Два года назад Пескарский, первым из их класса, защитил докторскую, но тема была закрытой. Даже с Орестом не откровенничал. Первое время Орест Георгиевич взялся величать его Доктором, но собственная, из года в год откладывавшаяся защита незаметно поменяла Доктора на Врача. Тем самым, без ущерба для профессии, складывалась позиционная гармония, но выскакивал, как черт из табакерки, совершенно неожиданный, третий смысл, который у нормальных людей скрывается в вопросе: “Врач не приходил?” В их же случае появление Врача означало очную шахматную партию, а его же звонок — заочную. Антон — шахматный адъютант — фиксировал сообщение знаками на листе блокнота.
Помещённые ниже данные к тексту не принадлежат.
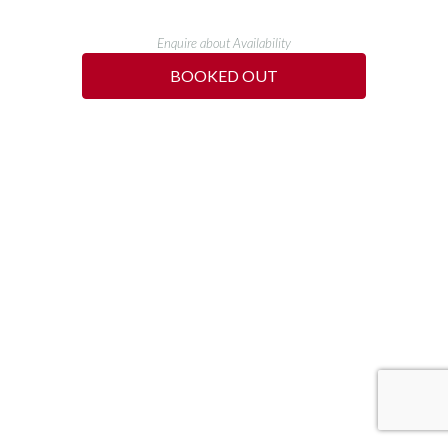
Enquire about Availability
BOOKED OUT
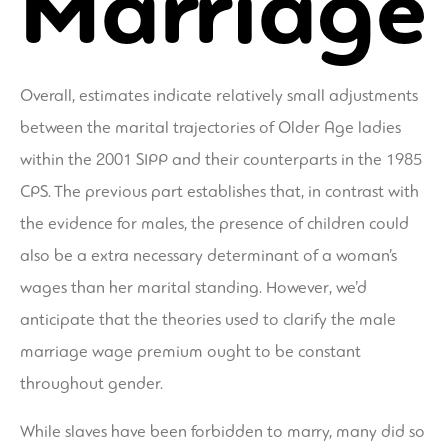
Marriage
Overall, estimates indicate relatively small adjustments
between the marital trajectories of Older Age ladies
within the 2001 SIPP and their counterparts in the 1985
CPS. The previous part establishes that, in contrast with
the evidence for males, the presence of children could
also be a extra necessary determinant of a woman’s
wages than her marital standing. However, we’d
anticipate that the theories used to clarify the male
marriage wage premium ought to be constant
throughout gender.
While slaves have been forbidden to marry, many did so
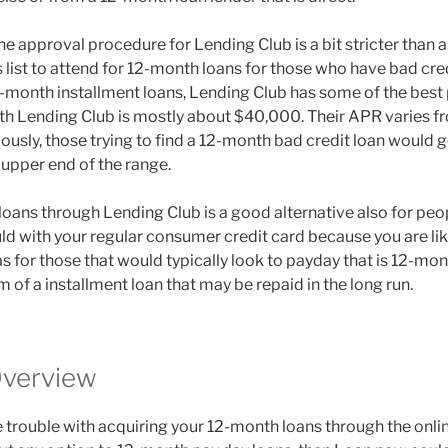
he approval procedure for Lending Club is a bit stricter than 
s list to attend for 12-month loans for those who have bad cre
2-month installment loans, Lending Club has some of the best 
ith Lending Club is mostly about $40,000. Their APR varies 
ously, those trying to find a 12-month bad credit loan would 
e upper end of the range.
oans through Lending Club is a good alternative also for peop
uld with your regular consumer credit card because you are li
s for those that would typically look to payday that is 12-mo
 of a installment loan that may be repaid in the long run.
verview
 trouble with acquiring your 12-month loans through the onlin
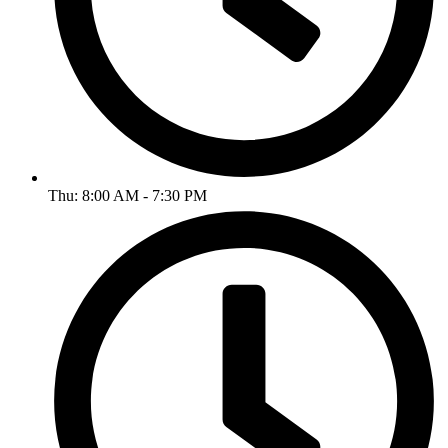
Thu: 8:00 AM - 7:30 PM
Павел Александрович называл отца Аналитиком, поэтому листки, аккуратно вырываемые Антоном, выглядели следующим образом: “Вр — Ан;
Ф в5 — а5” — и слегка напоминали шифровки.
Случалось, начатая партия пролеживала в шахматном ящике неделю-другую, потому что Павел Александрович уезжал в командировки и, возвращаясь ни с чем, хандрил, остывал к игре и подолгу не садился за доску. Но проходило время, и вновь на телефонный столик ложилась шифровка: “Вр — Ан; буду по московскому”, и Орест Георгиевич с Антоном знали, что московское — это 21.00, начало программы “Время”. Едва заставка, проявлявшаяся в экранной глубине маленькой ладьей, вырастала до размеров башни, и плотные объемные буквы, вспухнув, выступали из глубины, как в торжественно-бравурную партитуру врывался дверной звонок, и голубой экран гас, а за ним хрустальная люстра, и зажигался плоеный торшер.
Орест Георгиевич покосился на часы и прислушался. Снова, но не шумом крыльев, а фейерверком шутих в темное небо, раздался новый залп, и голос сына, не успевший отойти далеко, ответил: “Да?” — и долгое молчание, как будто по ту сторону никого не было. Потом едва слышно: “Ладно. Приходи”, — и щелчок положенной трубки. По голосу Орест Георгиевич не понял — с кем.
Фейерверк кончился, огоньки, отмигавшись, улеглись на речное дно, и щелкнувший выключатель прозвучал легоньким выхлопом запоздалой ракетницы. Верхний свет залил кабинет, и, оглянувшись, Орест Георгиевич зажмурился. Тусклая тень легла на глазное дно. “Ты здесь? — сын заговорил, удивляясь. — Павел звонил — придет”. О другом звонке Антон не обмолвился. Орест Георгиевич потянулся к торшеру: “Верхний выключи”. Отведя взгляд от погасшей люстры, он гонял перед глазами расплывшиеся клубки. Антон подошел к телевизору. Экран занялся нежно.
Пустоту сменил циферблат останкинских часов. Эталонная стрелка вступила в последний квадрат: пять секунд — полет нормальный, десять секунд — полет нормальный, тринадцать секунд... — и обратным счетом, приноровившись к судорожным, кровеносным толчкам: два, один, ноль... Та-та-та! — из глубины эфира, описывая рассчитанную заранее траекторию, вылетел новорожденный спутник.